Hamlet Sex Quotes

How we cite our quotes: (Act.Scene.Line) according to the Norton edition

Quote #1

[…] O God, God,
How weary, stale, flat and unprofitable
Seem to me all the uses of this world!
Fie on 't! ah fie! 'Tis an unweeded garden
That grows to seed; things rank and gross in nature
Possess it merely. That it should come to this:
But two months dead: nay, not so much, not two.
So excellent a king; that was, to this
Hyperion to a satyr; so loving to my mother
That he might not beteem the winds of heaven
Visit her face too roughly. Heaven and Earth.
Must I remember? Why, she would hang on him
As if increase of appetite had grown
By what it fed on. And yet, within a month
(Let me not think on 't; frailty, thy name is woman!)
[…]
She married. O, most wicked speed, to post
With such dexterity to incestuous sheets!
It is not nor it cannot come to good.
But break, my heart; for I must hold my tongue.
(1.2.136-150; 161-164)

Hamlet's got a serious problem with mom.
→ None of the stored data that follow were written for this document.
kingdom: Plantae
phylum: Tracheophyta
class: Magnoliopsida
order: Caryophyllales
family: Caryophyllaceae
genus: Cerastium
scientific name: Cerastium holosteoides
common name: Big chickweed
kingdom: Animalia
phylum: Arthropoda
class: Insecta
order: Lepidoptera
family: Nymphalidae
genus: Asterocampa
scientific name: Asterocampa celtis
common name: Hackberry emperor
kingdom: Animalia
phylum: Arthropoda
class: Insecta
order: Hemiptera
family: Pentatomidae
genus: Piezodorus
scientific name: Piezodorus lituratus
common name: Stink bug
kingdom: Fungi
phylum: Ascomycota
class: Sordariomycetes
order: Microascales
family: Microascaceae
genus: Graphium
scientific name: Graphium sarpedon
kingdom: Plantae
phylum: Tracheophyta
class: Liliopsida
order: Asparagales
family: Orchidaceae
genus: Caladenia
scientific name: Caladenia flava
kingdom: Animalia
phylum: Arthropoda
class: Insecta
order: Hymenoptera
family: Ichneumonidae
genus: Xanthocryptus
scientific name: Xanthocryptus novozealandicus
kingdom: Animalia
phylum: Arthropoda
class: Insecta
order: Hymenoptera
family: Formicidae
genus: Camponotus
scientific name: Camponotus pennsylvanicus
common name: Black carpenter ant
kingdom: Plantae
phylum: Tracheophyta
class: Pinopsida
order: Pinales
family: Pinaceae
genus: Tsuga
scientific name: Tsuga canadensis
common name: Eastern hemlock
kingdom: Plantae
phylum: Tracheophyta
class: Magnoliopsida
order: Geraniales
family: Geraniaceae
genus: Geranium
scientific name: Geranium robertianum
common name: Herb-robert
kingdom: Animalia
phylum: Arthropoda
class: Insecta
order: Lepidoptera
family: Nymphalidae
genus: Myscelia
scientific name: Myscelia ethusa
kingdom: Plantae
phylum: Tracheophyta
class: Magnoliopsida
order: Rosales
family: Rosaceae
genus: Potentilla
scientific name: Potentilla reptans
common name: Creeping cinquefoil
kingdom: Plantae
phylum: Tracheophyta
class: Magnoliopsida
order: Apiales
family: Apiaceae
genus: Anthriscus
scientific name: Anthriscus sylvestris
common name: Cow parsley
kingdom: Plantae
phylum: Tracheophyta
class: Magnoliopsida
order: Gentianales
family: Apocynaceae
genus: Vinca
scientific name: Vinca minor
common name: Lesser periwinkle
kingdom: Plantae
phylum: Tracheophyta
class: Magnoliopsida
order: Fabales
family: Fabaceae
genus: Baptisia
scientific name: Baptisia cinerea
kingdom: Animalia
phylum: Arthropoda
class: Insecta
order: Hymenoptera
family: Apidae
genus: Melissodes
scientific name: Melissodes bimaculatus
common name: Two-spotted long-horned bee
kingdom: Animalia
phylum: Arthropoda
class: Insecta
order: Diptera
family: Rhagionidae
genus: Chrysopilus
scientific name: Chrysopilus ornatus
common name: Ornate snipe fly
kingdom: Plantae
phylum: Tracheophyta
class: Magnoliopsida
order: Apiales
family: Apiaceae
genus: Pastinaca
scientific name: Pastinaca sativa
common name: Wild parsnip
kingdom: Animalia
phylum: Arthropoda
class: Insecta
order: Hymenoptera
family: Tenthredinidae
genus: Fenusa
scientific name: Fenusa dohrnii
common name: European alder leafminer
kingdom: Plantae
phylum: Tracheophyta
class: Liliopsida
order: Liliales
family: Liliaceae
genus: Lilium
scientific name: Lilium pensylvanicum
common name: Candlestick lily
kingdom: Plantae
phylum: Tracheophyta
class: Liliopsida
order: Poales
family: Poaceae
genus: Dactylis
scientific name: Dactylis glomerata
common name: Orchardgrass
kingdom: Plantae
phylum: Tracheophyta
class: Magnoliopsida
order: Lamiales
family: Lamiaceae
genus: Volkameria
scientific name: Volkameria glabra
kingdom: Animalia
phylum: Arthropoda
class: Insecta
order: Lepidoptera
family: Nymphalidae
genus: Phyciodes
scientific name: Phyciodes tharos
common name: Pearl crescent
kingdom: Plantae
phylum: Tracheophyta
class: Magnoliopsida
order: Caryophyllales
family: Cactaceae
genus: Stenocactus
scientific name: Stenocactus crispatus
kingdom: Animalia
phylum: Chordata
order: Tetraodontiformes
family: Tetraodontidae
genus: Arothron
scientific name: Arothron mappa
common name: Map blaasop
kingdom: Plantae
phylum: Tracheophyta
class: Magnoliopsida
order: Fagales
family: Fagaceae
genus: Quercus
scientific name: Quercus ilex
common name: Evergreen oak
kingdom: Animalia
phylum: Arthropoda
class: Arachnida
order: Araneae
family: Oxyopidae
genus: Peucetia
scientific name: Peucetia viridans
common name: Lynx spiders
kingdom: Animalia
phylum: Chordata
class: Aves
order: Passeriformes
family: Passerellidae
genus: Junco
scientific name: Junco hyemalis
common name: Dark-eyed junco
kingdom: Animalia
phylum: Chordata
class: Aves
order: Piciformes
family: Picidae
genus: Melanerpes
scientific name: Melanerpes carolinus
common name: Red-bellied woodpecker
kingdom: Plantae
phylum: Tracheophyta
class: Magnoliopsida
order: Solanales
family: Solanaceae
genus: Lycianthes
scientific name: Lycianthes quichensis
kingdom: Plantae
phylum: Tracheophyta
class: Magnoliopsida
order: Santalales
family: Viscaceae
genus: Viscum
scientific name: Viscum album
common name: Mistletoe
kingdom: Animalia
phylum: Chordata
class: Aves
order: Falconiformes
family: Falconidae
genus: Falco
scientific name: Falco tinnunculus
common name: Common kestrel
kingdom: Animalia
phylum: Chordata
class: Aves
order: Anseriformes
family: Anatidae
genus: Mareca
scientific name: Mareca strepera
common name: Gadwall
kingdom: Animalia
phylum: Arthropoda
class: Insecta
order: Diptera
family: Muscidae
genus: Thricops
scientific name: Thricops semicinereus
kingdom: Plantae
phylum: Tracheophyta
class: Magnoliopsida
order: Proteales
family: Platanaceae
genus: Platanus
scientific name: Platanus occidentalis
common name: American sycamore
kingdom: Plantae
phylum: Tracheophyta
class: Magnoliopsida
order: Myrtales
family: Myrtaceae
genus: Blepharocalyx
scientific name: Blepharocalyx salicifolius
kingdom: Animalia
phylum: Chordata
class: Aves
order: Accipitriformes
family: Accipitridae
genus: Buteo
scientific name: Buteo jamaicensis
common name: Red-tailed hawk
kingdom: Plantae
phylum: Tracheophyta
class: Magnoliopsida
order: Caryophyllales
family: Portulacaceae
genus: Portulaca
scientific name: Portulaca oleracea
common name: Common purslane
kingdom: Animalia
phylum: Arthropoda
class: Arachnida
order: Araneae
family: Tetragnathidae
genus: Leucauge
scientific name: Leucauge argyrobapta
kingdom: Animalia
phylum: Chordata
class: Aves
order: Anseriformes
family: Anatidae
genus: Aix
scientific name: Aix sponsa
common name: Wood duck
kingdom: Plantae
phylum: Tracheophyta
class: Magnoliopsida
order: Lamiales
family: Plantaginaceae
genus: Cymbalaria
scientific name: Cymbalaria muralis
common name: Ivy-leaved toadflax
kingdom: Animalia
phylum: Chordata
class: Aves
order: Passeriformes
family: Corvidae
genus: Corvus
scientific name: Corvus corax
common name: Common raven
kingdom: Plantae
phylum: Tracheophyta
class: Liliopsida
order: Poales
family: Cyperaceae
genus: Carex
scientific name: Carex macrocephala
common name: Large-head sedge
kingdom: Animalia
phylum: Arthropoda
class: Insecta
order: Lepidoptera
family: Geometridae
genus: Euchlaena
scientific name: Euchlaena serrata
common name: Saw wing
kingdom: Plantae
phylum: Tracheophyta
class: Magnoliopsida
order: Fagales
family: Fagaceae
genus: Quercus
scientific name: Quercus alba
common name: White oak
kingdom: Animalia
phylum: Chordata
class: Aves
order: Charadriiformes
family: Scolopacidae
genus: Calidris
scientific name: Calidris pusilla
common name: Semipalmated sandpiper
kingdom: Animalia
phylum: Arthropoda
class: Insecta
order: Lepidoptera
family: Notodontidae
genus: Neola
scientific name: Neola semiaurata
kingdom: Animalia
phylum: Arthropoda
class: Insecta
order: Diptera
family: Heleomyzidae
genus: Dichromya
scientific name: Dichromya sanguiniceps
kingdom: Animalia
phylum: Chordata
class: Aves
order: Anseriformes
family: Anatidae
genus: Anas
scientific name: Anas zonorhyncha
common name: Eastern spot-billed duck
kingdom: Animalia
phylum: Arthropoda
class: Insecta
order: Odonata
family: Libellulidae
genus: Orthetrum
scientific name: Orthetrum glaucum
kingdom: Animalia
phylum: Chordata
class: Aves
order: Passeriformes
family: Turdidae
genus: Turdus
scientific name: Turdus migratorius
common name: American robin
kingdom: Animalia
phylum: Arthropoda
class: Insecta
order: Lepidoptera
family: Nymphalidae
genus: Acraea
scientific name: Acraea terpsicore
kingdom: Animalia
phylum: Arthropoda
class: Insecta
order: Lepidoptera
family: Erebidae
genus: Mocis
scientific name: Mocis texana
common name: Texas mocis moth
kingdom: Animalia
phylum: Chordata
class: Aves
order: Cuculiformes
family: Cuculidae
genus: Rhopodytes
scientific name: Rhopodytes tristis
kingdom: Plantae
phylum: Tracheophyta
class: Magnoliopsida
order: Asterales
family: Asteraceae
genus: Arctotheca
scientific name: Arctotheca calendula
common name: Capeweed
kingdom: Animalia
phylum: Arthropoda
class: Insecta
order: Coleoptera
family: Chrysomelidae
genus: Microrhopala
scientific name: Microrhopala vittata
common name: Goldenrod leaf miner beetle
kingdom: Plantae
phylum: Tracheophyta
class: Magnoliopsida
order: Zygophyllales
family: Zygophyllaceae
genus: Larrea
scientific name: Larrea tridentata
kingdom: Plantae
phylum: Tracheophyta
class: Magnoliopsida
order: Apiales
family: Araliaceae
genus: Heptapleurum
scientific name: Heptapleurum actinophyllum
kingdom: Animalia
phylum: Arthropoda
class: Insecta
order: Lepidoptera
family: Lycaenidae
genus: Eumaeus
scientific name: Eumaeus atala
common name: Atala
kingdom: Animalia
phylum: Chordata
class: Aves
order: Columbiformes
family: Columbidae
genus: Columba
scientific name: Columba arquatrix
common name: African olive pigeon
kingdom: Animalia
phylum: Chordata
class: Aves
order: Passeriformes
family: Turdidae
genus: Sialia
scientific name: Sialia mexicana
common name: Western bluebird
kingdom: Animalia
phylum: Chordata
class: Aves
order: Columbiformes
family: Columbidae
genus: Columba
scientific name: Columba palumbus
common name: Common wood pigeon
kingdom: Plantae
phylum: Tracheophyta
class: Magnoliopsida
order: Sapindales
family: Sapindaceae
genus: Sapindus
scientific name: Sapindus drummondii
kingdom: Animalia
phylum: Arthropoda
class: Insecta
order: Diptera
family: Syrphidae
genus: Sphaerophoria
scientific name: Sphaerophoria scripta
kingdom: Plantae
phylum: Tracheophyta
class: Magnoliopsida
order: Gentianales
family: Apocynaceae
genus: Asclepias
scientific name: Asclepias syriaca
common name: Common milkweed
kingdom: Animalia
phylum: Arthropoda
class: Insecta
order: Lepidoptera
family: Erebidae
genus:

It's not just that he's disgusted by Gertrude's incestuous marriage to Claudius —Hamlet can hardly stand to think about his mother having sex, period. Which, um, seems normal to us. What's not normal is the way that he keeps thinking about it, anyway.

Quote #2

LAERTES
Fear it, Ophelia; fear it, my dear sister,
And keep you in the rear of your affection,
Out of the shot and danger of desire.
The chariest maid is prodigal enough,
If she unmask her beauty to the moon.
Virtue itself 'scapes not calumnious strokes.
The canker galls the infants of the spring
Too oft before their buttons be disclosed,
And in the morn and liquid dew of youth,
Contagious blastments are most imminent.
Be wary then, best safety lies in fear.
Youth to itself rebels, though none else near.
(1.3.37-48)

Laertes insists that Ophelia should fear premarital sex because a "deflowered" woman is seen as damaged goods that no man will want to marry. This speech is also full of vivid innuendo, as when he compares intercourse to a "canker" worm invading and injuring a delicate flower before its buds, or "buttons," have had time to open (1.3.39-40). Nice. It's not quite as creepy as Hamlet's fixation with his mom, but it's pretty close.

Quote #3

POLONIUS
Ay, springes to catch woodcocks. I do know,
When the blood burns, how prodigal the soul
Lends the tongue vows. These blazes, daughter,
Giving more light than heat, extinct in both
Even in their promise, as it is a-making,
You must not take for fire. From this time
Be somewhat scanter of your maiden presence.
(1.3.124-130)

Ophelia's virginity is a family affair: her dad agrees with her brother that her sexuality makes her vulnerable to damage. But it also makes her powerful: in Polonius' hands, Ophelia is nothing more than a tool to reveal Hamlet's state of mind.